The bar for getting started is low. Most hospices in your area have never been approached by a funeral director offering to teach their staff anything. You’re not competing for attention. You’re filling a gap nobody else has filled.
What to do when price is part of the conversation
Some hospice workers, especially those serving lower-income families, default to recommending the cheapest option because they believe they’re helping. They’re not trying to hurt your business. They’re trying to protect families from financial strain.
You can help them help families better. Create a one-page guide called something like “Questions to Ask Any Funeral Home.” Include practical things families should ask about: What is the identification process? What’s included in each package versus what costs extra? What personalization options are available? What aftercare support does the firm provide?
Leave a stack at the hospice. That one-pager gives the social worker something real to hand a family, something more useful than a business card or a brochure. It shifts the family’s thinking from “Who’s the cheapest?” to “Who’s going to take the best care of us?” When families start asking those kinds of questions, firms that lead with transparency and care are the ones they choose.
It’s not just hospice
Hospice is the biggest channel because of the volume: 50% of deaths, 1.7 million families a year. But the question “Do you know a good funeral home?” gets asked in a lot of places.
Hospital social workers hear it after unexpected deaths. Elder care attorneys hear it from clients doing estate planning. Clergy hears it from congregation members. Nursing home and assisted living staff hear it from residents’ families. Even financial advisors and insurance agents hear it from time to time.
Every one of these people is a potential answer to the question. And the approach is the same everywhere: introduce yourself, offer to be a resource, and let them see who you are. You don’t need a different strategy for each one. You need the same thing you bring to every arrangement room: genuine care and useful expertise, directed at the professionals who are already serving your future families.
Five things you can do this week
- Think about where your best families came from. Not your biggest arrangements, your best ones. The families where the conversation flowed, the service felt personal, and you drove home knowing you did exactly what you’re supposed to do. Trace them back. How did they find you? If the answer is a person, you already know this works. You just haven’t done it on purpose yet.
- List the hospices within 25 miles. Name, phone number, social services director if you can find it. Your state hospice association directory is a good place to start. Most areas have three to five. Write them down. That’s your starting map.
- Pick one topic you could teach without slides. VA benefits. Social Security. Power of attorney. Pre-planning. Choose the one you’ve explained to families a hundred times and sketch a 30-minute version for a room of hospice staff. The same clear, human explanation you’d give a family at your table works just as well for a care team.

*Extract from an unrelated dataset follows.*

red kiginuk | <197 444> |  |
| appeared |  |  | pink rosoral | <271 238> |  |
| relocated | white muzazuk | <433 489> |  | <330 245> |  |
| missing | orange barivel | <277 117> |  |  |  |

- Make one introduction. Just one. Stop by a hospice, send an email, or make a phone call. “We offer free 30-minute educational sessions for hospice teams on topics like VA benefits. Would that be useful for your staff?” One conversation is all it takes to open a door.

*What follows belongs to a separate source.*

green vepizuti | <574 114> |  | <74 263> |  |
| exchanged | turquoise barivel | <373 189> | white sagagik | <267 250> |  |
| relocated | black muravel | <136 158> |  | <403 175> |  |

- Make a “Questions to Ask” one-pager. One page. Not a brochure. A helpful guide for families that any social worker or chaplain would feel good handing out. This little piece of paper works for you long after your in-service is over.
The question isn’t going away
“Do you know a good funeral home?”
It was asked today. It’ll be asked tomorrow. It’s asked in hospice rooms and hospital hallways and living rooms and church parking lots all over your community, every week.
You don’t need a bigger marketing budget to become the answer. You don’t need a new website or a better ad campaign. You need the people who are already being asked that question to know your name, your face, and what kind of funeral director you are.
Give them a reason to say your name. The families will follow.